You are right. According to wiki: Vector fields on spheres - Wikipedia, it is only for N = 2,4,8 are there N-1 linearly independent vector fields on an N-1 sphere and not for N = 16. But if there were a 16 dimensional division algebra, there would have to be 15 linearly independent vector fields on the 15-sphere. Adams proved this in 1962, wiki says. Sorry, my memory for these things is increasingly watery. The wiki cite gives the exact number of independent vector fields for any dimension.

It has long been known that division ring structure were possible only for dimensions power of 2. Incidentally, there are many (I think there are 2^{2^{aleph_0}} of them) non-isomorphic 4 dimensional associative division algebras. The trick is that the real mumbers are not central, although the center is always a real closed fleld of index in the complex numbers. To get one of these exotic reals, it suffices to take a transcendence basis of the complex numbers that includes some non-real. Then the rationals with that transcendence basis adjoined is a formally real field that has a real closure and it contains a non-real number, The usual rigidity argument implies it cannot be isomorphic to the reals. Adjoin a square root of -1 and you get the ordinary complex numbers (what else could it be?) and now adjoin j and k and you get exotic quaternions. But I digress.

[Topologist]

Hari_Seldon:

You are right.

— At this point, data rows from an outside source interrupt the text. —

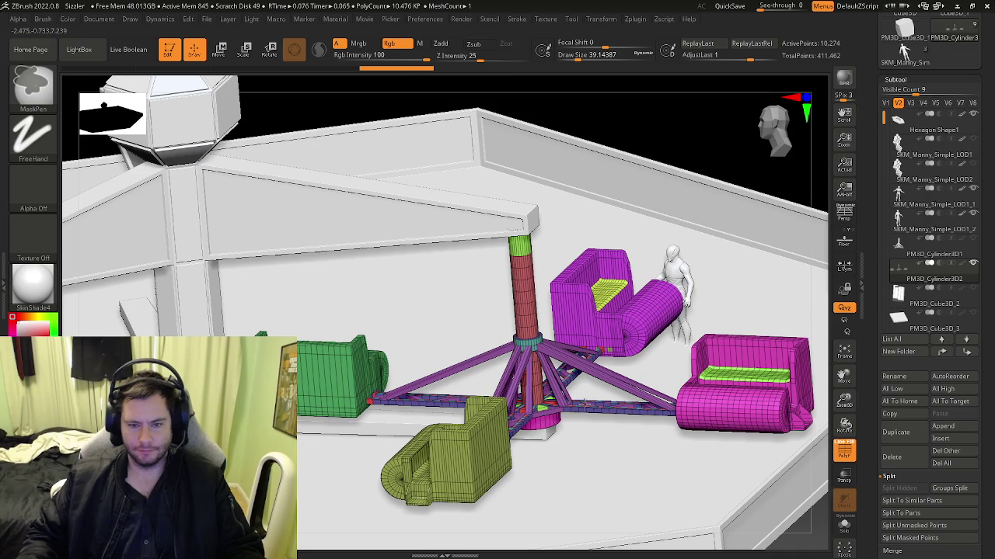
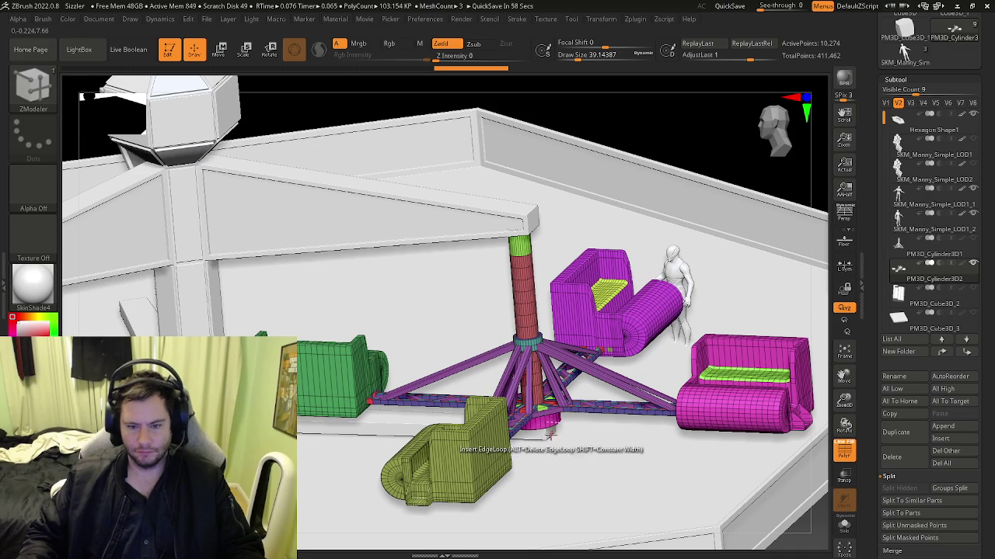
Make Hexagon Shape1 the active subtool, with polygroup wireframe colouring toggled back on.
alt+drag(533, 364, 580, 359)
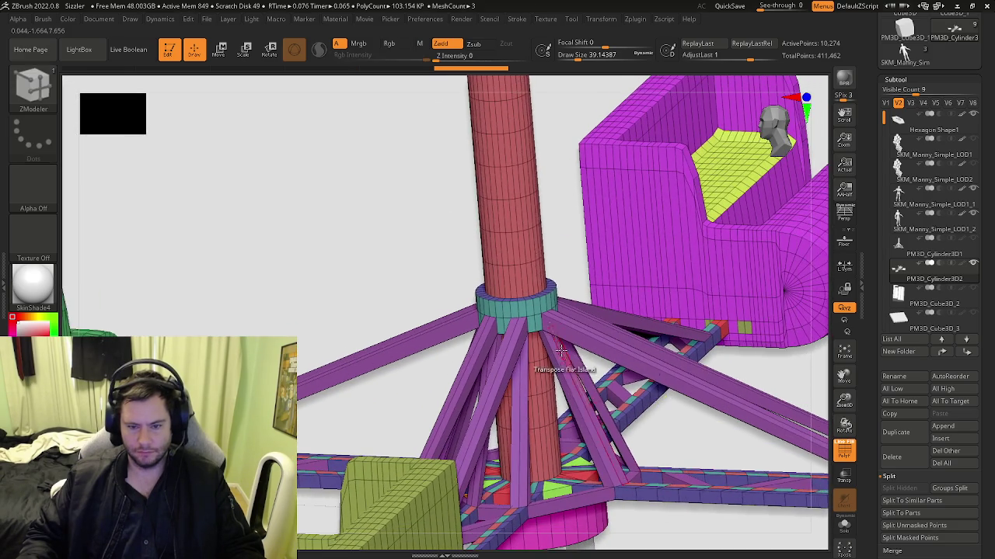
key(shift+f)
mouse_move(597, 398)
ctrl+right_down()
mouse_move(549, 322)
mouse_move(519, 352)
mouse_move(542, 376)
mouse_move(478, 402)
mouse_move(588, 398)
ctrl+right_up()
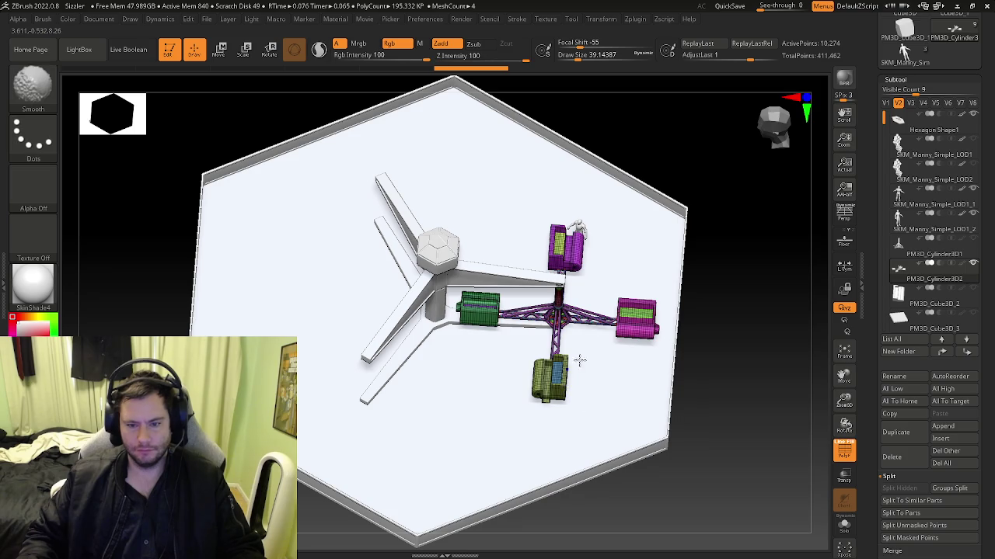
mouse_move(565, 359)
ctrl+right_down()
mouse_move(579, 351)
mouse_move(553, 336)
mouse_move(383, 344)
mouse_move(388, 322)
mouse_move(420, 339)
ctrl+right_up()
key(b)
key(Escape)
key(shift+f)
key(shift+f)
click(899, 119)
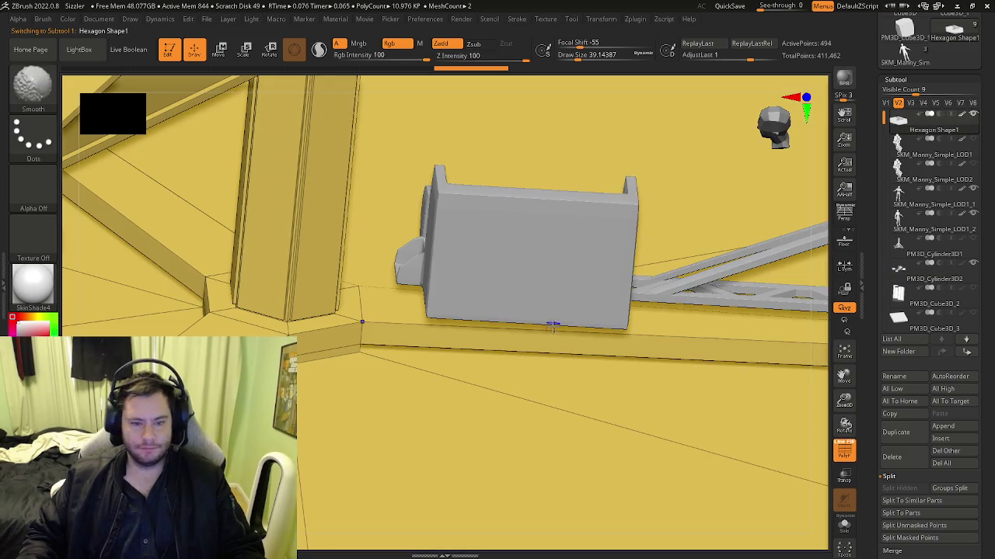
Switch to ZModeler and insert an edge loop along the base wall beside the pillar.
mouse_move(510, 438)
right_down()
mouse_move(334, 374)
mouse_move(331, 342)
right_up()
key(b)
key(z)
key(m)
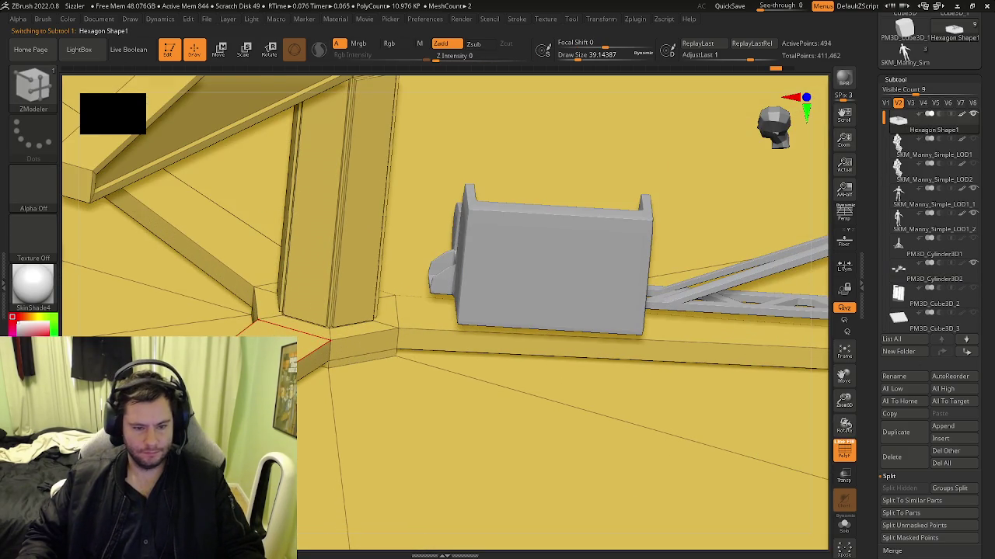
key(space)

According to wiki: Vector fields on spheres - Wikipedia, it is only for N = 2,4,8 are there N-1 linearly independent vector fields on an N-1 sphere and not for N = 16. But if there were a 16 dimensional division algebra, there would have to be 15 linearly independent vector fields on the 15-sphere. Adams proved this in 1962, wiki says. Sorry, my memory for these things is increasingly watery. The wiki cite gives the exact number of independent vector fields for any dimension.

It’s true that Frank Adams solved the vector fields on spheres problem, but that wasn’t the work related to division rings. That was settled when he solved the Hopf invariant one problem. Briefly, if you have a “multiplication” on an n-dimensional euclidean space that is continuous, has a two-sided nonzero unit, and no zero-divisors, then you can construct a map from a (2n-1)-sphere to an n-sphere whose “Hopf invariant” is 1. Frank showed that such a map of spheres exists only when n = 1, 2, 4, or 8.

[BigT]

LSLGuy:

30 minutes to a summary answer and 75 minutes to a detailed-to-a-layman answer, and in the middle of the night to boot. Ths place is great. Thanks folks; I learned something today.

What he said. Also, my “general enterprise” was really just not being able to sleep, and thinking about something else I learned on the Dope (the 2D vector thing mentioned in the OP). I don’t necessarily plan to do any more work in the area.